INPUT RECORDS ->

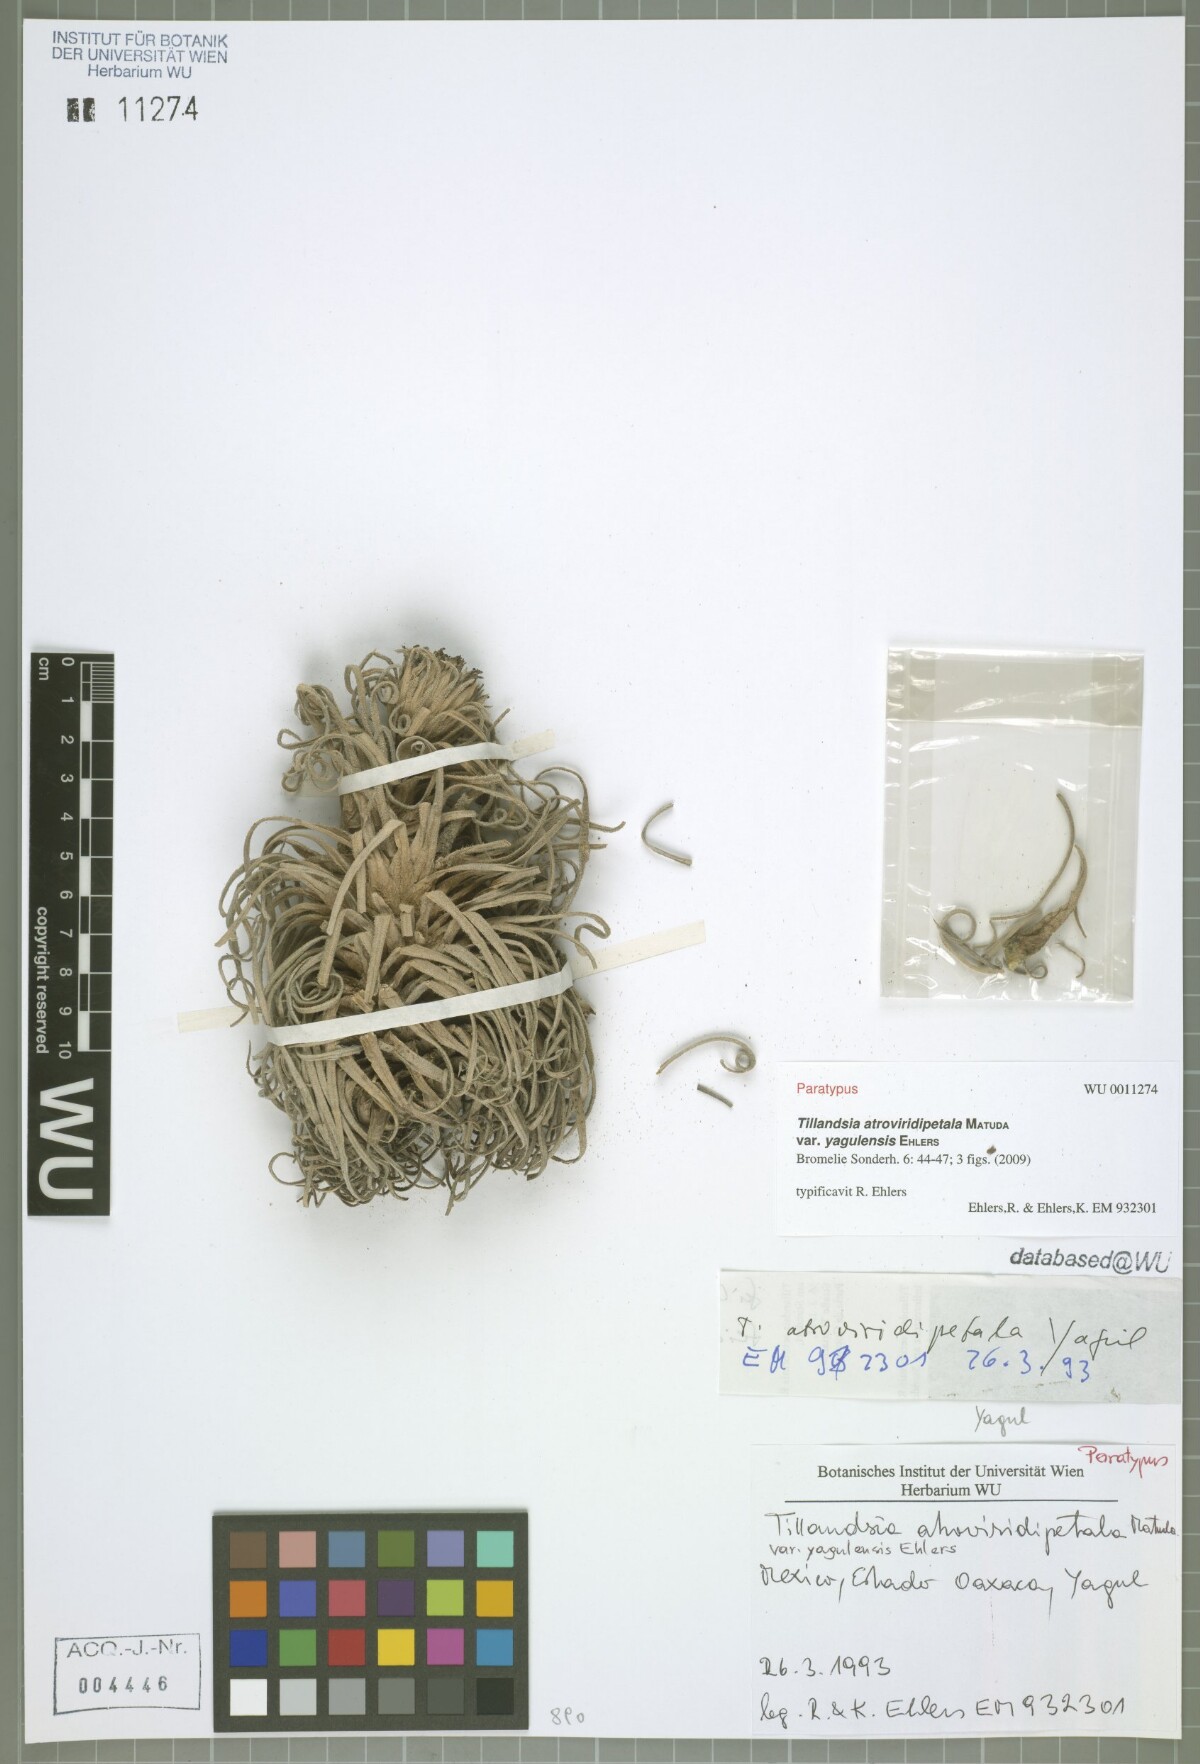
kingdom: Plantae
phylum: Tracheophyta
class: Liliopsida
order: Poales
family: Bromeliaceae
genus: Tillandsia
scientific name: Tillandsia atroviridipetala
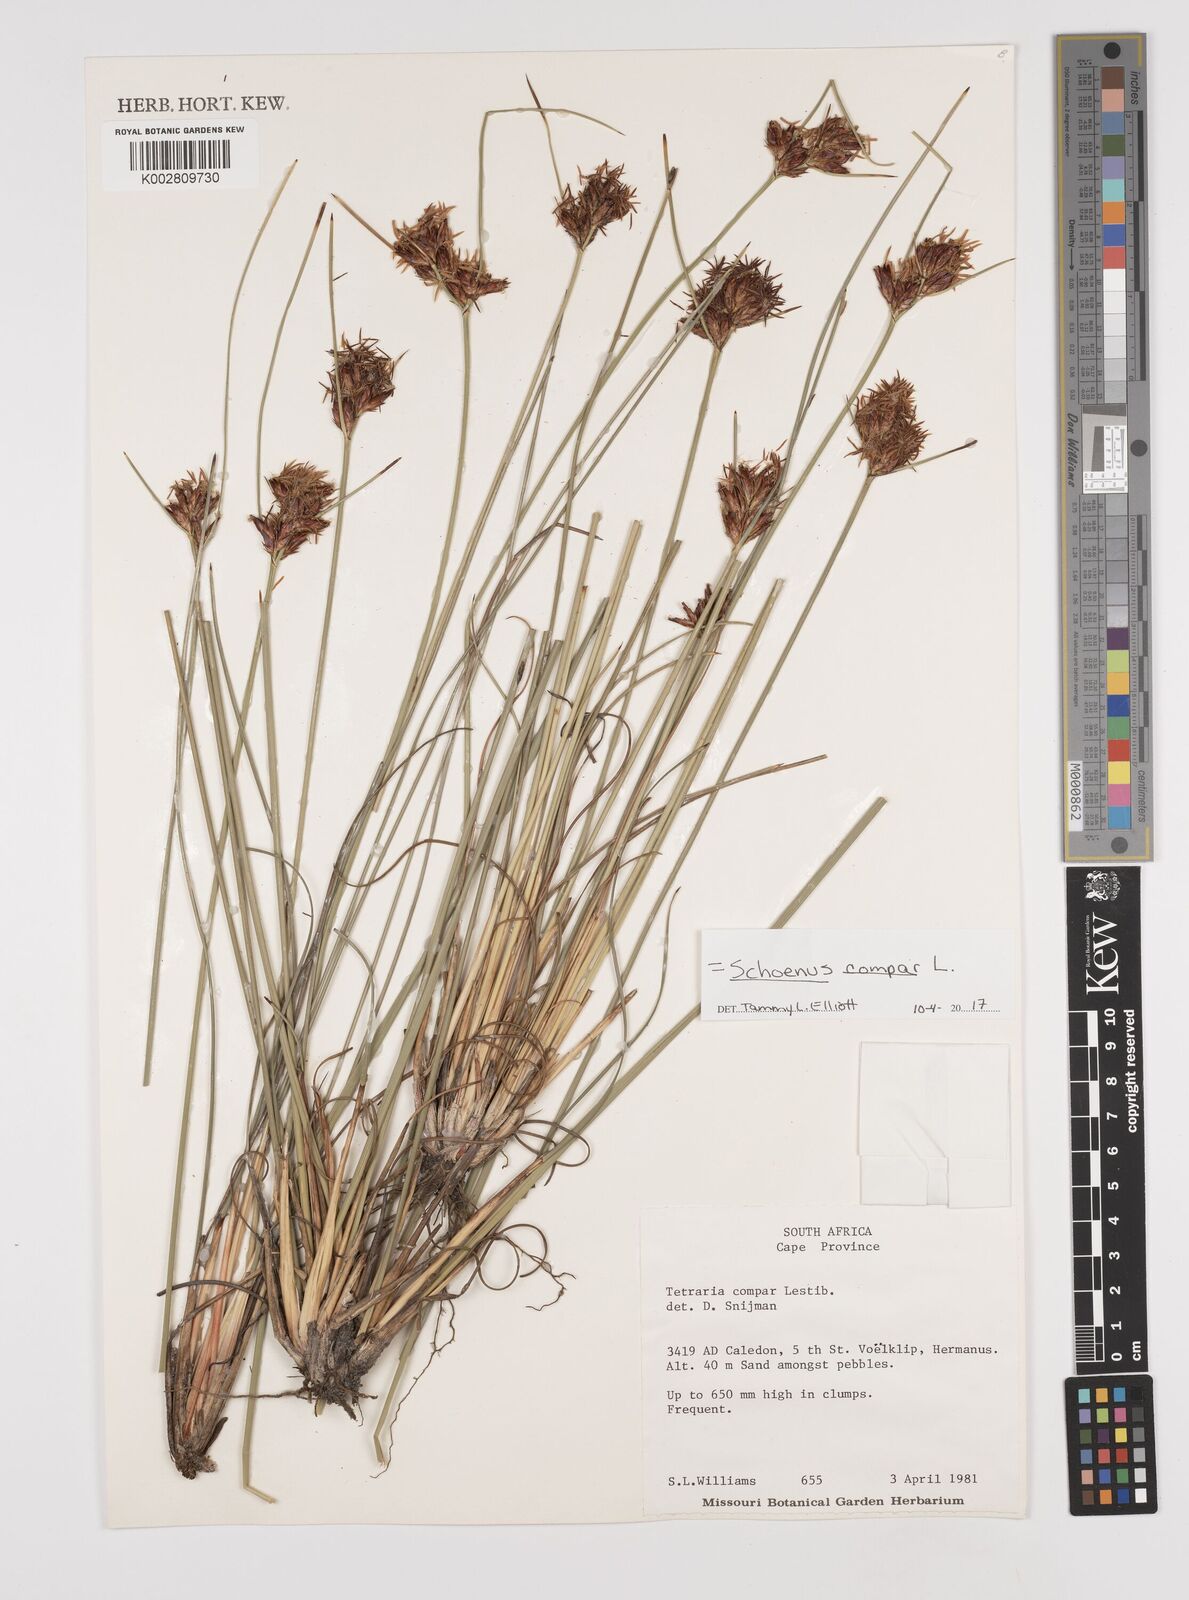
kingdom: Plantae
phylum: Tracheophyta
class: Liliopsida
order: Poales
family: Cyperaceae
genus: Schoenus
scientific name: Schoenus compar
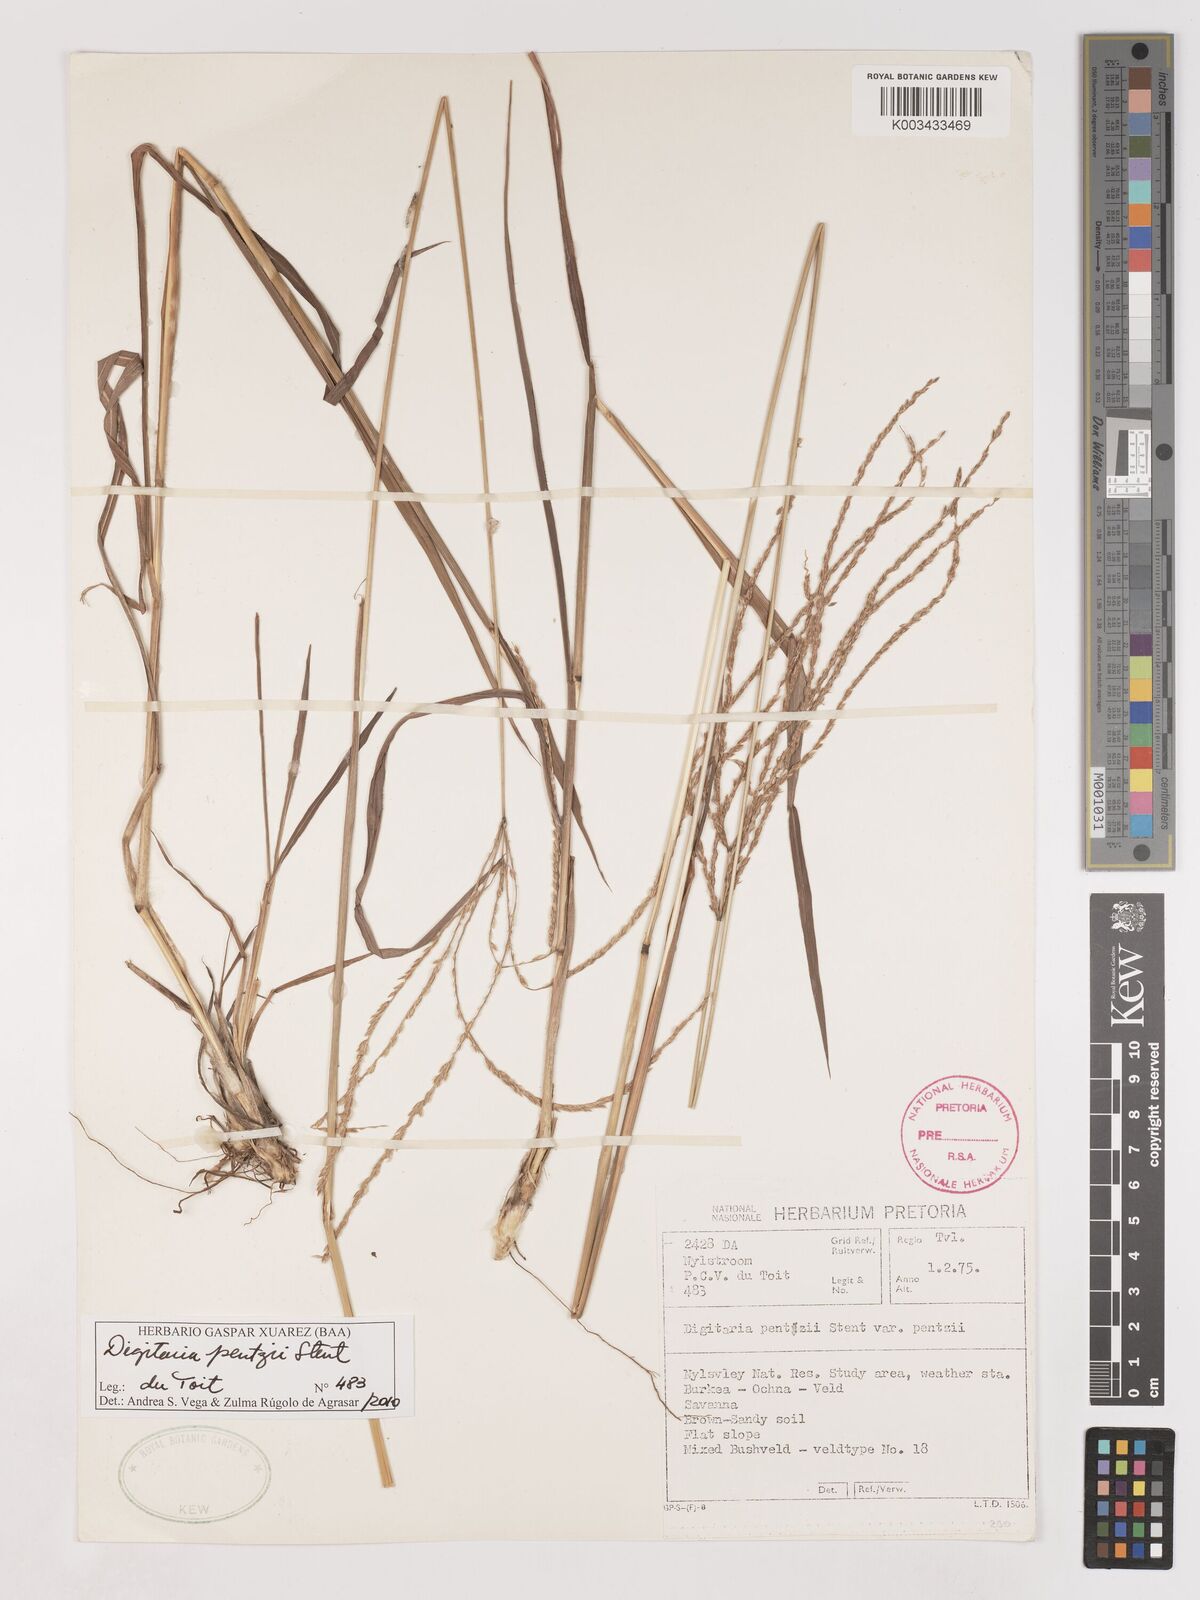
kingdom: Plantae
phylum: Tracheophyta
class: Liliopsida
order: Poales
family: Poaceae
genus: Digitaria
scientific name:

TASK STATEMENT -> Reproduce every line of the material above word for word, leaving out the pictures.

OUTPUT BELOW ->
kingdom: Plantae
phylum: Tracheophyta
class: Liliopsida
order: Poales
family: Bromeliaceae
genus: Tillandsia
scientific name: Tillandsia atroviridipetala
kingdom: Plantae
phylum: Tracheophyta
class: Liliopsida
order: Poales
family: Cyperaceae
genus: Schoenus
scientific name: Schoenus compar
kingdom: Plantae
phylum: Tracheophyta
class: Liliopsida
order: Poales
family: Poaceae
genus: Digitaria
scientific name:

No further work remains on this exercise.